University of Massachusetts Chan Medical School-Baystate Medical Center Broad Brook, CT
Samia Nadeem, MD1, Safia Mohamed, MD2, Dimitri Melki, MD3, Victoria Caruso, DO2, Yesenia Greeff, MD4 1University of Massachusetts Chan Medical School-Baystate Medical Center, Broad Brook, CT; 2University of Massachusetts Chan Medical School - Baystate Health, Springfield, MA; 3University of Massachusetts Chan Medical School - Baystate Health, Windsor, CT; 4University of Massachusetts Chan Medical School - Baystate Health, Northampton, MA Introduction: Noninvasive fibrosis indices such as the FIB-4 score are valuable tools for identifying patients with Metabolic Dysfunction-Associated Steatotic Liver Disease (MASLD) at risk for advanced fibrosis. However, screening uptake in outpatient populations with Type 2 Diabetes Mellitus (T2DM) remains inconsistent. We aimed to develop and compare machine learning (ML) models to predict elevated fibrosis risk and determine the most important clinical predictors in a real-world setting. Methods: We retrospectively analyzed data from 1,149 adult patients with T2DM seen in outpatient clinics across a multi-provider network in 2021. The primary outcome was elevated fibrosis risk, defined as a FIB-4 score >1.3. Predictor variables included demographics (age, sex, race), BMI, hemoglobin A1c, and provider type. We evaluated the performance of three predictive models—logistic regression, random forest, and XGBoost—using 5-fold cross-validation. Feature importance was derived from the final XGBoost model. Results: Of the 1,149 patients, 14.1% had an FIB-4 score >1.3. Model comparison showed that XGBoost achieved the highest discriminatory performance (AUC = 0.812), outperforming random forest (AUC = 0.798) and logistic regression (AUC = 0.774). The top predictors of elevated FIB-4 included older age, higher BMI, elevated A1c, and male sex. Provider type and race also contributed substantially to model performance. Discussion: Machine learning models, particularly XGBoost, demonstrate strong potential for improving fibrosis risk stratification in high-risk T2DM patients. These models may complement FIB-4 scoring by leveraging routinely available clinical data to prioritize patients for MASLD screening and referral. Prospective validation is warranted to guide implementation.

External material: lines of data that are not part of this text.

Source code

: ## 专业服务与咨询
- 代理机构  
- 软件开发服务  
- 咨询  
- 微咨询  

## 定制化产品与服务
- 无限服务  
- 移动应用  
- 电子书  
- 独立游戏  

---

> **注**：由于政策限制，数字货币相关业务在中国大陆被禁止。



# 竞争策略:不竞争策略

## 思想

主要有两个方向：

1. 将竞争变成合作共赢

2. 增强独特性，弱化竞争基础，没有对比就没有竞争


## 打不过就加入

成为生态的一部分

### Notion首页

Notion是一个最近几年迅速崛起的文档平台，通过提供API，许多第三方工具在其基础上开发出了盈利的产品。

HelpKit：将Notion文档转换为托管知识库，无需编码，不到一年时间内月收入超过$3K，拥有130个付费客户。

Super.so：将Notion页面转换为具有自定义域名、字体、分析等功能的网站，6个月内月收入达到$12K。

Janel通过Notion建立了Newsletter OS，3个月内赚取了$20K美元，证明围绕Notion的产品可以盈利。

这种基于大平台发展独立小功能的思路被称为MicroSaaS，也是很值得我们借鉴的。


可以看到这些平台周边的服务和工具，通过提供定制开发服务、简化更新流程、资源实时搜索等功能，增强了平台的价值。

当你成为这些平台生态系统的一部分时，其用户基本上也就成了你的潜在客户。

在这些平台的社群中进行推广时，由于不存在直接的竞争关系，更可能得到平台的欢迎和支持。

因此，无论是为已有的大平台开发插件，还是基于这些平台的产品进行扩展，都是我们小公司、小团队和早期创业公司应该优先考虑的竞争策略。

Disclosures: Samia Nadeem indicated no relevant financial relationships. Safia Mohamed indicated no relevant financial relationships. Dimitri Melki indicated no relevant financial relationships. Victoria Caruso indicated no relevant financial relationships. Yesenia Greeff indicated no relevant financial relationships.
Samia Nadeem, MD1, Safia Mohamed, MD2, Dimitri Melki, MD3, Victoria Caruso, DO2, Yesenia Greeff, MD4. P5768 - Enhancing Fibrosis Risk Stratification in T2DM Patients Using Machine Learning: A Real-World Outpatient Study, ACG 2025 Annual Scientific Meeting Abstracts. Phoenix, AZ: American College of Gastroenterology.